Completely acknowledging that this just adds to the reasons folks might consider me weird: I bought a ticket to the last regular season game at Fenway and it made me sad. Regardless of whether the Red Sox are in the post season or are getting early starts on their golf games, the end of the regular season makes me so very sad. Some chalk it up to being connected with the end of summer, but I’m not much of a summer fan; I’m much more of a fall girl, so it isn’t that. I just genuinely miss having baseball on my television every night. (And I know there’s still a week of baseball left after the Sox leave Boston…but the last game at Fenway brings it to my mind that there are going to be a lot of last games at ballparks all across MLB on September 29th.)

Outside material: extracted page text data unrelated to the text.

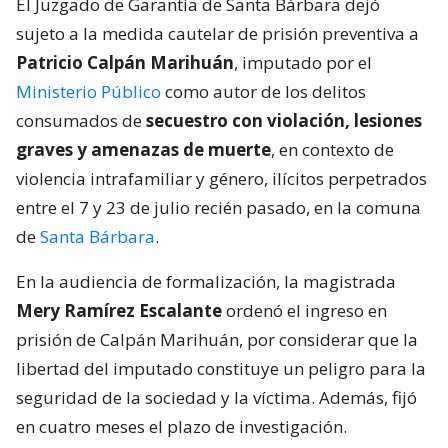
El Juzgado de Garantía de Santa Bárbara dejó
sujeto a la medida cautelar de prisión preventiva a
Patricio Calpán Marihuán
, imputado por el
Ministerio Público
como autor de los delitos
consumados de
secuestro con violación, lesiones
graves y amenazas de muerte
, en contexto de
violencia intrafamiliar y género, ilícitos perpetrados
entre el 7 y 23 de julio recién pasado, en la comuna
de
Santa Bárbara
.
En la audiencia de formalización, la magistrada
Mery Ramírez Escalante
ordenó el ingreso en
prisión de Calpán Marihuán, por considerar que la
libertad del imputado constituye un peligro para la
seguridad de la sociedad y la víctima. Además, fijó
en cuatro meses el plazo de investigación.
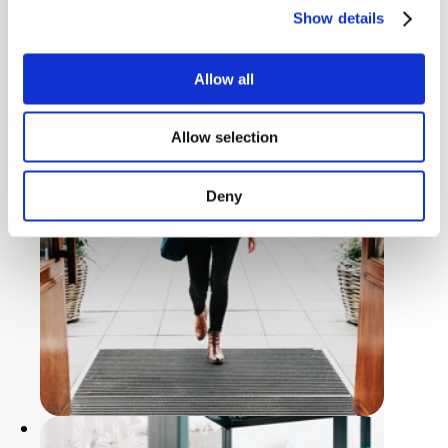
Show details
Allow all
Allow selection
Deny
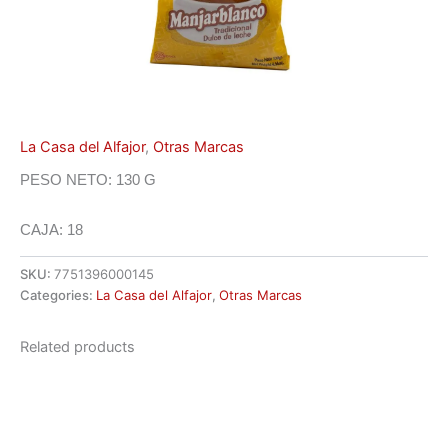
La Casa del Alfajor
,
Otras Marcas
PESO NETO: 130 G
CAJA: 18
SKU:
7751396000145
Categories:
La Casa del Alfajor
,
Otras Marcas
Related products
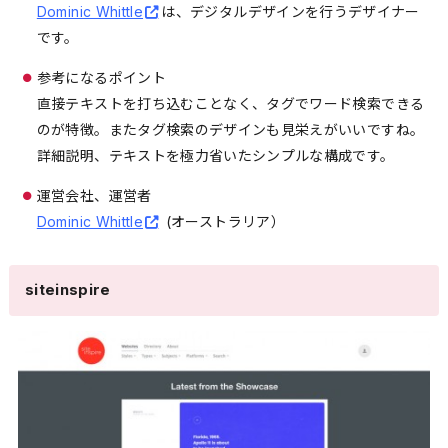
Dominic Whittle
は、デジタルデザインを行うデザイナー
です。
参考になるポイント
直接テキストを打ち込むことなく、タグでワード検索できる
のが特徴。またタグ検索のデザインも見栄えがいいですね。
詳細説明、テキストを極力省いたシンプルな構成です。
運営会社、運営者
Dominic Whittle
(オーストラリア）
siteinspire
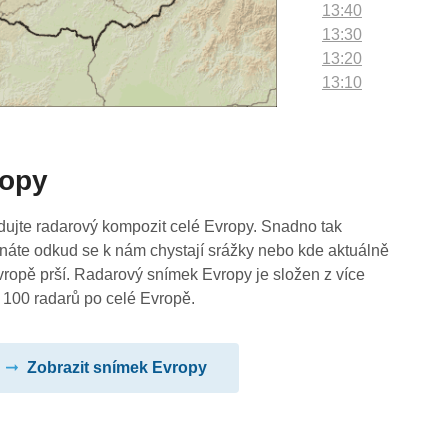
13:40
13:30
13:20
13:10
13:00
12:50
12:40
ropy
12:30
12:20
12:10
dujte radarový kompozit celé Evropy. Snadno tak
12:00
náte odkud se k nám chystají srážky nebo kde aktuálně
11:50
vropě prší. Radarový snímek Evropy je složen z více
11:40
 100 radarů po celé Evropě.
11:30
11:20
Zobrazit snímek Evropy
11:10
11:00
10:50
10:40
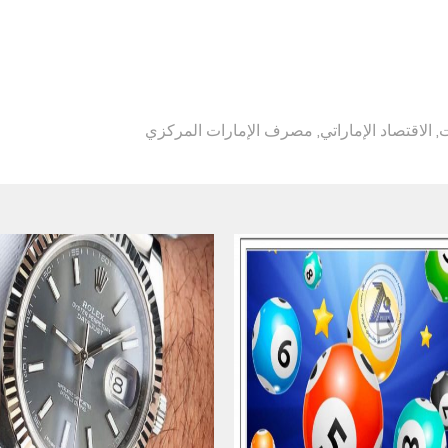
ت
,
الاقتصاد الإماراتي
,
مصرف الإمارات المركزي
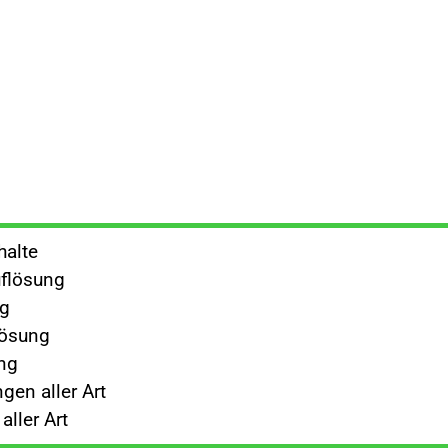
halte
flösung
ng
lösung
ng
gen aller Art
ller Art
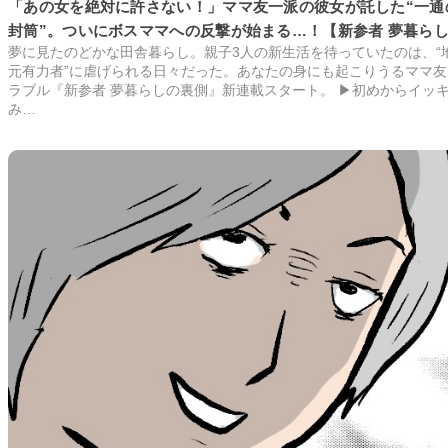
「あの女を絶対に許さない！」ママ友一派の彼女が託した“一通
封筒”。ついにボスママへの反撃が始まる…！【新参者 夢暮ら
夢に見たのどかな田舎暮らし。親子3人の新生活を待っていたのは、“
裏側 #13】
元有力者”に虐げられる日々だった。あなたの身にも起こりうるママ友
ラブル『新参者 夢暮らしの裏側』新連載スタート。 ▶初めからイッ
み…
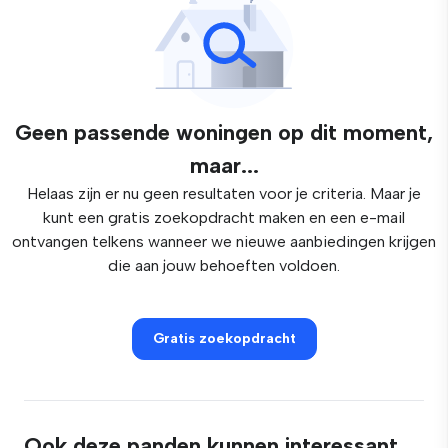
Geen passende woningen op dit moment,
maar...
Helaas zijn er nu geen resultaten voor je criteria. Maar je
kunt een gratis zoekopdracht maken en een e-mail
ontvangen telkens wanneer we nieuwe aanbiedingen krijgen
die aan jouw behoeften voldoen.
Gratis zoekopdracht
Ook deze panden kunnen interessant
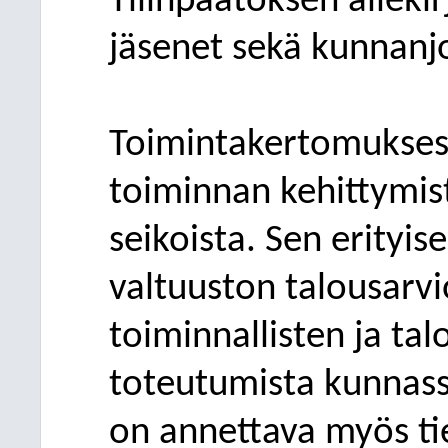
Tilinpäätöksen alleki
jäsenet sekä kunnanj
Toimintakertomukses
t
oiminnan kehittymist
seikoista. Sen erityis
valtuuston talousarv
toiminnallisten ja tal
toteutumista kunnassa
on annettava myös tie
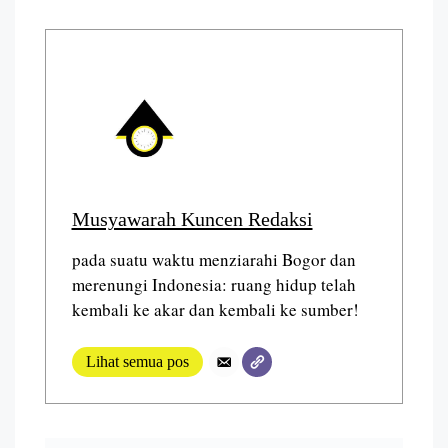
Musyawarah Kuncen Redaksi
pada suatu waktu menziarahi Bogor dan
merenungi Indonesia: ruang hidup telah
kembali ke akar dan kembali ke sumber!
Lihat semua pos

Although I live in the market for NESN, every season I purchase the Extra Innings package through Comcast (which invariably begets a conversation with a Comcast rep along the lines of “If you’re a Red Sox fan living in Massachusetts why do you need the Extra Innings package?”). Because I like baseball. One of the highlights of being unemployed for three years was that in the summer I watched more baseball than I ever thought humanly possible. One of the downsides of being employed this year is how much baseball I’ve missed. And while the winter months do bring other ways to enjoy baseball, and I partake in as much as I can, nothing, for me, beats watching regular season Major League Baseball.
I’ll be making my yearly trek to Fenway for the last regular season game to say goodbye. (Yes, I make sure I say goodbye to Fenway each year.) I’ve been to six games this year and the only game they won was the first one I saw(Opening Day at Fenway)…I decided they were doing better without me but they’re doing well enough that I can go to this game without feeling like I tanked the season for them
While I AM sad that the regular season is soon over that doesn’t mean that I’m not absolutely overjoyed that, barring something God-awful, we Red Sox fans will still have a rooting interest in the post season. I’m just greedy and want more.
You’re back! I checked in so often during the season and there were no new posts and then I forgot.
I admit I was a huge doubter when spring training started and wasn’t particularly happy with the off season signings. Ben, I’m sorry! You were 100% correct with the new players you chose to be on this team and how well they would work with each other.
Great year and looking forward to post season baseball in Boston again!
Now, as Beck mentioned, how about a live game chat one night?
I feel exactly the same way. Last fall was the only time in my memory when a sense of bitter relief that the deadly Sox-In-The-Tank 2012 season was at last kaput almost overwhelmed my natural September -October Baseball-Withdrawal melancholy. A plucky bunch of playoff matchups that October rescued my sinking ball spirit from complete disgust, but these Bearded Ones of 2013 have given me a clean bill of health :-). So this fall feels the way it’s supposed to: full of cherishing. The sweet deep green leaves as they begin to turn. The warm air as it cools to the crisp autumnal climate. Boys of summer taking those last turns in the batting cage and thinking this is how I’ll tackle that slider. I don’t have Shakespeare handy, so this quote may be not exactly right, but I reckon the bard will forgive me, convinced as I am that he’d be right behind Pesky’s Pole with a Fenway Frank if he were alive and here this Sunday.
And this thou knowst, which makes thy love more strong
To love that well that thou must leave ere long.
May that leaving take a long, sweet, triumphant time. Go Sox!